Dans le cadre de la huitième soirée de Form’action Cap 360°, sur le thème “Accomplir ou détruire l’humanité”, Gérard Langlois-Meurinne, psychiatre, psychothérapeute et membre du Courant pour une écologie humaine, présente ce qu’est pour lui le processus d’humanisation.
“J’aimerais commencer avec ce mot que je trouve merveilleux et qui est plus qu’un mot, c’est un mouvement. Il s’agit du terme « humanisation ». Nous sommes comme appelés de l’intérieur, parfois aussi de l’extérieur, à nous humaniser. Mais qu’est-ce que cela signifie exactement ? Cela signifie que nous sommes tous nés avec un potentiel humain qui semble inépuisable aussi bien au plan individuel que collectif. Et toute la vie (qui sans doute ne suffit pas) est là pour nous aider à essayer de l’incarner et de le réaliser.
Il s’agit d’accueillir notre unicité, de la vivre et de l’offrir aux autres. Je crois qu’il faut aussi souligner que l’humanisation ne se fait pas uniquement avec soi-même ; elle se fait les uns par les autres. L’humanisation est un chemin déjà tracé : nos ancêtres, depuis si longtemps, ont avancé sur ce chemin, avec des résultats non négligeables et des échecs aussi, bien sûr. Nous sommes amenés chacun dans notre vie, dans notre génération, à refaire ce chemin et à aller plus loin. C’est un éternel renouvellement, une renaissance, et la vie avance comme ça ! Notre chemin est unique dans le contexte et les circonstances de notre époque. En même temps, le noyau, la flamme, l’élan de ce chemin est en nous et pas dans notre époque.
Mais il y a aussi ce que l’on peut appeler des actes de déshumanisation. La déshumanisation se produit quand il y a une sorte de résistance et même de refus d’humanisation. Ce sont des personnes qui n’écoutent pas cette voix intérieure pour réaliser et porter avec d’autres leur potentiel humain. Ce sont des personnes qui par exemple s’enferment dans une idéologie collective qui peut avoir l’apparence du bien, comme l’eugénisme qui souhaite améliorer la race humaine, mais ce n’est pas l’humanisation en réalité. Certains s’enferment également dans un individualisme important.
Celui qui n’est pas dans l’humanisation se coupe des autres, il n’est pas dans un rapport où les forts et les faibles s’entraident, il se déshumanise.

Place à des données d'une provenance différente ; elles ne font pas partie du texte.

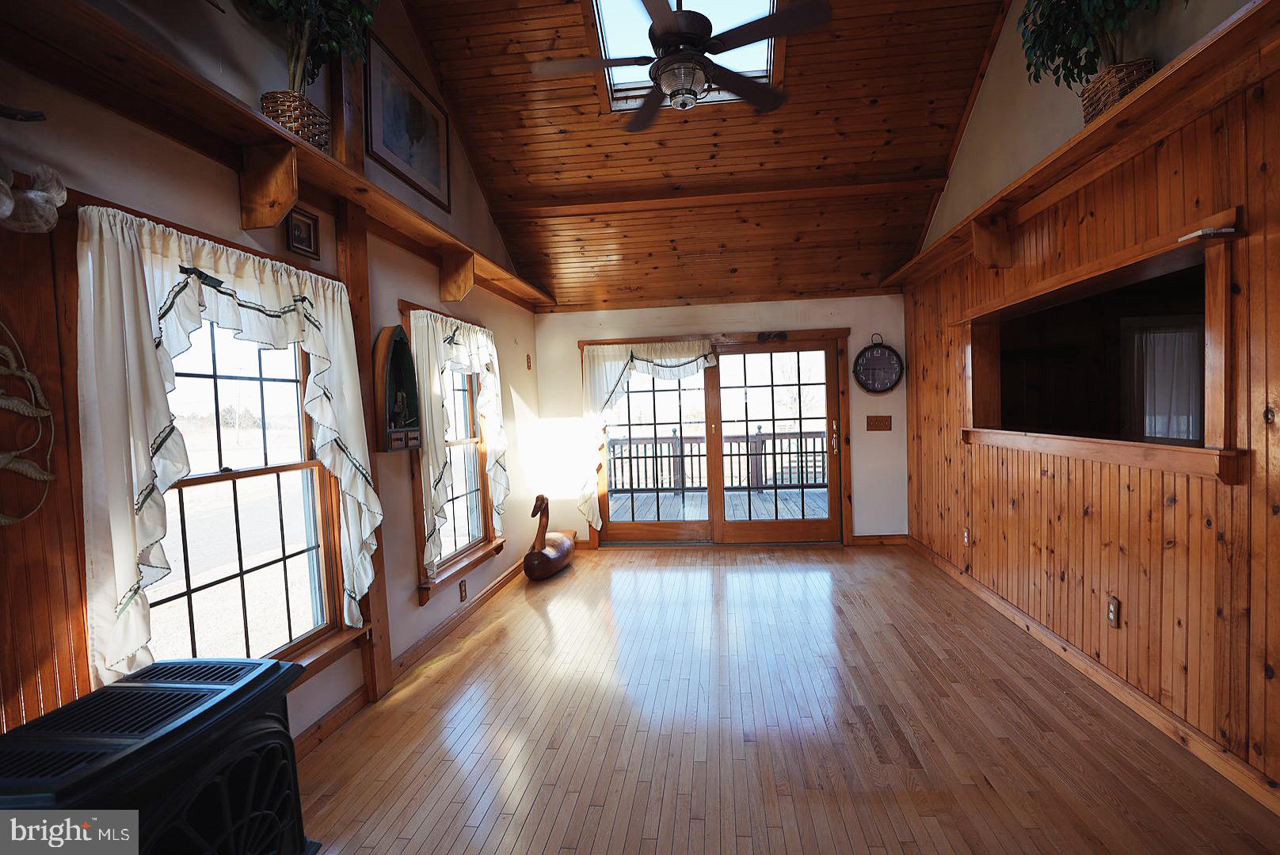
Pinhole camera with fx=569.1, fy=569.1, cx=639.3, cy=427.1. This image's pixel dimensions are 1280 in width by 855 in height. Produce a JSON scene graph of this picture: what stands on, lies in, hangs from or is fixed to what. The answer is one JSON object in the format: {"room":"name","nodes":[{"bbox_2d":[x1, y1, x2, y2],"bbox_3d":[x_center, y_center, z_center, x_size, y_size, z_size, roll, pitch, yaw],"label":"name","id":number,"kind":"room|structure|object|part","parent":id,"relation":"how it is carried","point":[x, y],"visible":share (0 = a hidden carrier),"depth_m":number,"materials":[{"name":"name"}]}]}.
{"room":"living room","nodes":[
{"label":"living room","id":0,"kind":"room"},
{"bbox_2d":[0,0,548,764],"bbox_3d":[-1.502,-0.613,2.474,0.176,3.955,7.164,-2,2,6],"label":"left wall","id":1,"kind":"structure","parent":0,"point":[412,606],"depth_m":2.28,"materials":[{"name":"paint"}]},
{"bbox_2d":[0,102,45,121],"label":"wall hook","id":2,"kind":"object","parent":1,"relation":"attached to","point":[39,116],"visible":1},
{"bbox_2d":[0,320,56,525],"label":"wall decoration","id":3,"kind":"object","parent":1,"relation":"attached to","point":[48,477],"visible":1,"depth_m":1.44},
{"bbox_2d":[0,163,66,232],"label":"ornament","id":4,"kind":"object","parent":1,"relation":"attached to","point":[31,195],"visible":1,"depth_m":1.37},
{"bbox_2d":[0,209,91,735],"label":"wood paneling","id":5,"kind":"object","parent":1,"relation":"attached to","point":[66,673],"visible":0.77,"depth_m":1.48,"materials":[{"name":"brown wood"}]},
{"bbox_2d":[138,294,361,682],"bbox_3d":[-1.528,0.181,2.155,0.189,1.665,1.168,-2,2,6],"label":"left window","id":6,"kind":"structure","parent":1,"relation":"in","point":[231,474],"depth_m":2.16,"materials":[{"name":"brown"}]},
{"bbox_2d":[71,198,380,688],"bbox_3d":[-1.394,0.107,2.100,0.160,1.547,1.244,-2,2,6],"label":"curtain","id":7,"kind":"object","parent":6,"relation":"attached to","point":[126,646],"visible":0.92,"depth_m":1.67,"materials":[{"name":"white fabric"}]},
{"bbox_2d":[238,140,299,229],"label":"wooden bracket","id":8,"kind":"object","parent":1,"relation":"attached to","point":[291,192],"visible":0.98,"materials":[{"name":"brown wood"}]},
{"bbox_2d":[0,0,548,314],"bbox_3d":[-1.360,-1.015,2.705,0.268,0.145,4.902,-2,2,6],"label":"left shelf","id":9,"kind":"object","parent":1,"relation":"attached to","point":[299,146],"visible":0.92,"depth_m":1.84,"materials":[{"name":"brown wood"}]},
{"bbox_2d":[259,89,331,151],"bbox_3d":[-1.346,-1.159,2.225,0.201,0.168,0.254,-2,2,6],"label":"wicker basket","id":10,"kind":"object","parent":9,"relation":"on","point":[268,105],"visible":0.63,"depth_m":2.16,"materials":[{"name":"wicker"}]},
{"bbox_2d":[244,0,377,94],"bbox_3d":[-1.296,-1.627,2.173,0.540,0.858,0.721,-2,2,6],"label":"plant","id":11,"kind":"object","parent":10,"relation":"in","point":[341,3],"visible":0.71,"depth_m":2.22,"materials":[{"name":"green plant"}]},
{"bbox_2d":[285,205,320,257],"bbox_3d":[-1.421,-0.817,2.398,0.029,0.165,0.176,-2,2,6],"label":"small picture","id":12,"kind":"object","parent":1,"relation":"attached to","point":[309,225],"visible":0.98,"depth_m":2.39},
{"bbox_2d":[322,11,392,711],"bbox_3d":[-1.356,-0.464,2.730,0.074,3.535,0.235,-2,2,6],"label":"wooden post","id":13,"kind":"object","parent":1,"relation":"attached to","point":[389,673],"visible":0.64,"depth_m":2.71,"materials":[{"name":"brown wood"}]},
{"bbox_2d":[370,323,421,453],"bbox_3d":[-1.301,-0.206,3.042,0.130,0.685,0.375,-2,2,6],"label":"wall shelf","id":14,"kind":"object","parent":1,"relation":"attached to","point":[399,432],"visible":0.91,"depth_m":3.05,"materials":[{"name":"brown wood"}]},
{"bbox_2d":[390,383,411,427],"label":"figurine","id":15,"kind":"object","parent":14,"relation":"in","point":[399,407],"visible":0.97,"depth_m":3.10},
{"bbox_2d":[363,30,453,212],"bbox_3d":[-1.335,-1.719,3.311,0.028,0.586,0.849,-2,2,6],"label":"framed picture","id":16,"kind":"object","parent":1,"relation":"attached to","point":[401,150],"visible":0.98,"depth_m":3.22},
{"bbox_2d":[293,559,528,761],"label":"baseboard","id":17,"kind":"structure","parent":1,"relation":"attached to","point":[454,619],"depth_m":3.15,"materials":[{"name":"brown wood"}]},
{"bbox_2d":[400,300,502,604],"bbox_3d":[-1.270,0.137,3.824,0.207,1.755,1.232,-2,2,6],"label":"window","id":18,"kind":"structure","parent":1,"relation":"in","point":[474,561],"depth_m":3.86,"materials":[{"name":"brown wood"}]},
{"bbox_2d":[407,308,510,577],"bbox_3d":[-1.150,0.064,3.860,0.139,1.548,1.340,-2,2,6],"label":"curtain","id":19,"kind":"object","parent":18,"relation":"attached to","point":[477,335],"visible":0.87,"depth_m":3.48,"materials":[{"name":"fabric"}]},
{"bbox_2d":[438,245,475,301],"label":"wooden bracket","id":20,"kind":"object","parent":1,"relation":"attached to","point":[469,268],"visible":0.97,"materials":[{"name":"brown wood"}]},
{"bbox_2d":[458,579,468,600],"bbox_3d":[-1.162,1.076,3.755,0.014,0.124,0.076,-2,2,6],"label":"wall socket","id":21,"kind":"object","parent":1,"relation":"attached to","point":[462,586],"visible":0.97,"depth_m":3.74,"materials":[{"name":"brown wood"}]},
{"bbox_2d":[525,352,533,369],"bbox_3d":[-1.021,-0.596,5.257,0.032,0.166,0.077,-2,2,6],"label":"wall ornament","id":22,"kind":"object","parent":1,"relation":"attached to","point":[529,362],"visible":0.98,"depth_m":5.24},
{"bbox_2d":[396,0,1013,309],"bbox_3d":[0.331,-2.117,3.089,3.912,1.187,6.072,-2,2,6],"label":"ceiling","id":23,"kind":"structure","parent":0,"point":[905,240],"depth_m":4.04,"materials":[{"name":"brown wood"}]},
{"bbox_2d":[530,0,831,134],"bbox_3d":[0.162,-1.909,2.537,1.217,0.980,1.216,-3,3,-27],"label":"ceiling fan","id":24,"kind":"object","parent":23,"relation":"hanging from","point":[662,33],"visible":0.99,"depth_m":2.46,"materials":[{"name":"metal"}]},
{"bbox_2d":[591,0,783,109],"bbox_3d":[0.258,-2.445,3.189,1.060,0.715,1.246,-2,2,6],"label":"skylight","id":25,"kind":"object","parent":23,"relation":"in","point":[604,20],"visible":0.52,"depth_m":3.52,"materials":[{"name":"white glass"}]},
{"bbox_2d":[533,293,906,544],"bbox_3d":[0.767,-0.068,5.615,3.822,2.451,0.188,-2,2,6],"label":"back wall","id":26,"kind":"structure","parent":0,"point":[775,312],"depth_m":5.47,"materials":[{"name":"paint"}]},
{"bbox_2d":[581,329,852,545],"bbox_3d":[0.738,0.175,5.642,2.689,2.044,0.231,-2,2,6],"label":"sliding glass door","id":27,"kind":"structure","parent":26,"relation":"in","point":[720,522],"depth_m":5.61,"materials":[{"name":"brown"}]},
{"bbox_2d":[579,340,718,528],"bbox_3d":[0.096,0.083,5.447,1.357,1.818,0.142,-2,2,6],"label":"door curtain","id":28,"kind":"object","parent":27,"relation":"attached to","point":[622,349],"visible":0.92,"depth_m":5.47,"materials":[{"name":"white fabric"}]},
{"bbox_2d":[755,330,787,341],"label":"door ornament","id":29,"kind":"object","parent":27,"relation":"attached to","point":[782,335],"visible":0.97,"depth_m":5.38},
{"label":"door handle","id":30,"kind":"part","parent":27,"relation":"part of","materials":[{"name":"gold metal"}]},
{"bbox_2d":[853,334,904,393],"bbox_3d":[2.222,-0.581,5.290,0.445,0.563,0.060,-2,2,6],"label":"wall clock","id":31,"kind":"object","parent":26,"relation":"attached to","point":[875,385],"visible":1,"depth_m":5.29,"materials":[{"name":"black metal"}]},
{"bbox_2d":[866,415,892,430],"bbox_3d":[2.235,-0.038,5.304,0.210,0.137,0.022,-2,2,6],"label":"light switch","id":32,"kind":"object","parent":26,"relation":"attached to","point":[885,417],"visible":0.98,"depth_m":5.31,"materials":[{"name":"brown wood"}]},
{"bbox_2d":[850,533,909,544],"bbox_3d":[2.296,1.071,5.436,0.568,0.094,0.017,-2,2,6],"label":"baseboard","id":33,"kind":"structure","parent":26,"relation":"attached to","point":[873,536],"depth_m":5.43,"materials":[{"name":"brown wood"}]},
{"bbox_2d":[293,543,1279,854],"bbox_3d":[0.408,1.356,2.374,3.956,0.105,7.109,-2,2,6],"label":"floor","id":34,"kind":"structure","parent":0,"point":[451,676],"depth_m":2.41,"materials":[{"name":"brown wood"}]},
{"bbox_2d":[0,653,316,854],"bbox_3d":[-1.219,1.036,1.340,0.491,0.721,0.785,-2,2,6],"label":"stove","id":35,"kind":"object","parent":34,"relation":"on","point":[249,729],"visible":1,"depth_m":1.34,"materials":[{"name":"black metal"}]},
{"bbox_2d":[521,492,576,580],"bbox_3d":[-0.769,0.889,4.872,0.317,0.721,0.865,-1,2,19],"label":"figurine","id":36,"kind":"object","parent":34,"relation":"on","point":[552,557],"visible":0.99,"depth_m":4.65,"materials":[{"name":"brown wood"}]},
{"bbox_2d":[895,0,1279,798],"bbox_3d":[2.192,-0.704,2.297,0.178,3.912,6.448,-2,2,6],"label":"right wall","id":37,"kind":"structure","parent":0,"point":[992,68],"depth_m":2.48,"materials":[{"name":"brown wood"}]},
{"bbox_2d":[962,525,971,545],"bbox_3d":[2.370,0.792,4.126,0.018,0.125,0.076,-2,2,6],"label":"wall outlet","id":38,"kind":"object","parent":37,"relation":"attached to","point":[965,534],"visible":0.98,"depth_m":4.11,"materials":[{"name":"white"}]},
{"bbox_2d":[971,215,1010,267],"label":"wooden bracket","id":39,"kind":"object","parent":37,"relation":"attached to","point":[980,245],"visible":0.96,"depth_m":3.40,"materials":[{"name":"brown wood"}]},
{"bbox_2d":[883,0,1279,295],"bbox_3d":[2.072,-1.182,2.544,0.300,0.120,4.889,-2,2,6],"label":"wall shelf","id":40,"kind":"object","parent":37,"relation":"attached to","point":[1118,113],"visible":0.85,"depth_m":2.27,"materials":[{"name":"brown wood"}]},
{"bbox_2d":[1080,58,1157,123],"bbox_3d":[1.961,-1.331,2.327,0.202,0.179,0.264,-2,2,6],"label":"wicker basket","id":41,"kind":"object","parent":40,"relation":"on","point":[1093,98],"visible":0.55,"depth_m":2.27,"materials":[{"name":"brown wicker"}]},
{"bbox_2d":[1017,0,1166,89],"bbox_3d":[1.881,-1.704,2.282,0.557,0.834,0.905,-2,2,6],"label":"potted plant","id":42,"kind":"object","parent":41,"relation":"in","point":[1060,1],"visible":0.67,"depth_m":2.37,"materials":[{"name":"green plant"}]},
{"bbox_2d":[910,533,1279,816],"bbox_3d":[2.169,1.193,2.461,0.017,0.094,6.135,-2,2,6],"label":"right baseboard","id":43,"kind":"structure","parent":37,"relation":"attached to","point":[1038,626],"depth_m":2.48,"materials":[{"name":"brown wood"}]},
{"bbox_2d":[963,206,1244,480],"bbox_3d":[2.321,-0.304,2.906,0.494,0.900,1.970,-2,2,6],"label":"pass-through opening","id":44,"kind":"object","parent":37,"relation":"in","point":[1196,451],"visible":0.78,"depth_m":2.74,"materials":[{"name":"brown wood"}]},
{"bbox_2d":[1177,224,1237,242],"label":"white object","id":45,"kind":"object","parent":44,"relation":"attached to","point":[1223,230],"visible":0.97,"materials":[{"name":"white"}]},
{"bbox_2d":[1106,594,1120,627],"bbox_3d":[2.199,0.859,2.645,0.010,0.124,0.074,-2,2,6],"label":"wall socket","id":46,"kind":"object","parent":37,"relation":"attached to","point":[1113,609],"visible":0.98,"depth_m":2.64,"materials":[{"name":"brown wood"}]},
{"bbox_2d":[1124,320,1202,441],"bbox_3d":[4.257,-0.333,4.512,0.759,0.987,0.074,-2,2,6],"label":"curtain","id":47,"kind":"object","parent":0,"point":[1196,397],"visible":0.56,"depth_m":4.52,"materials":[{"name":"white fabric"}]},
{"label":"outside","id":48,"kind":"structure","parent":0,"visible":0},
{"label":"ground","id":49,"kind":"structure","parent":48,"visible":0},
{"bbox_2d":[611,486,830,520],"bbox_3d":[1.184,1.172,7.472,5.883,0.157,3.550,-2,2,6],"label":"deck","id":50,"kind":"structure","parent":49,"relation":"on","point":[765,494],"depth_m":7.84,"materials":[{"name":"grey wood"}]},
{"bbox_2d":[605,427,830,493],"bbox_3d":[1.394,0.503,9.086,6.865,1.042,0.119,-2,2,6],"label":"deck railing","id":51,"kind":"object","parent":50,"relation":"on","point":[747,442],"visible":0.51,"depth_m":9.04,"materials":[{"name":"brown wood"}]}
]}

Alors, on peut dire que l’humanisation, c’est avancer ensemble. J’aime rapporter cette parole de Saint-Paul dans sa lettre aux Romains qui dit que nous ne formons qu’un seul corps, même si chacun a ses dons particuliers. Nous oublions souvent cela et avons besoin d’y revenir. C’est tous les Hommes ensemble, et quand on dit « tous les Hommes », il s’agit de tous les hommes et femmes actuels, de toutes les nations, de toutes les races, etc. et également tous les hommes et femmes du passé et ceux de l’avenir aussi avec qui nous sommes appelés aussi à avancer.
Je reviens donc au thème de cette soirée. En effet, il y a comme un choix à effectuer au quotidien, parfois pour de grandes décisions, parfois pour la vie de tous les jours, où l’on se demande si l’on accomplit ou si l’on détruit l’humanité.
Accomplir, c’est, dans ce contexte, accomplir notre tâche humaine, accomplir notre destin humain jusqu’au bout, l’accepter et le partager. Détruire, c’est s’enfermer, refuser, s’investir dans autre chose qui n’en vaut pas la peine. Heureusement, ce qui est détruit peut parfois être aussi reconstruit. Et c’est ainsi que de génération en génération, nous pouvons avancer sur ce chemin d’humanisation.
Pour terminer, citons Catherine de Sienne qui, a 22 ans, a le culot d’écrire au roi de France : « Ne voyez-vous pas, Sire, tout le mal que vous faites quand vous ne faites pas tout le bien que vous pourriez faire ? ». Je retiens l’audace et l’intuition de cette jeune femme. C’est quelque chose que nous pouvons tous faire aujourd’hui, nous demander si l’on participe au bien commun ou si au contraire nous allons à l’encontre de ce bien commun.”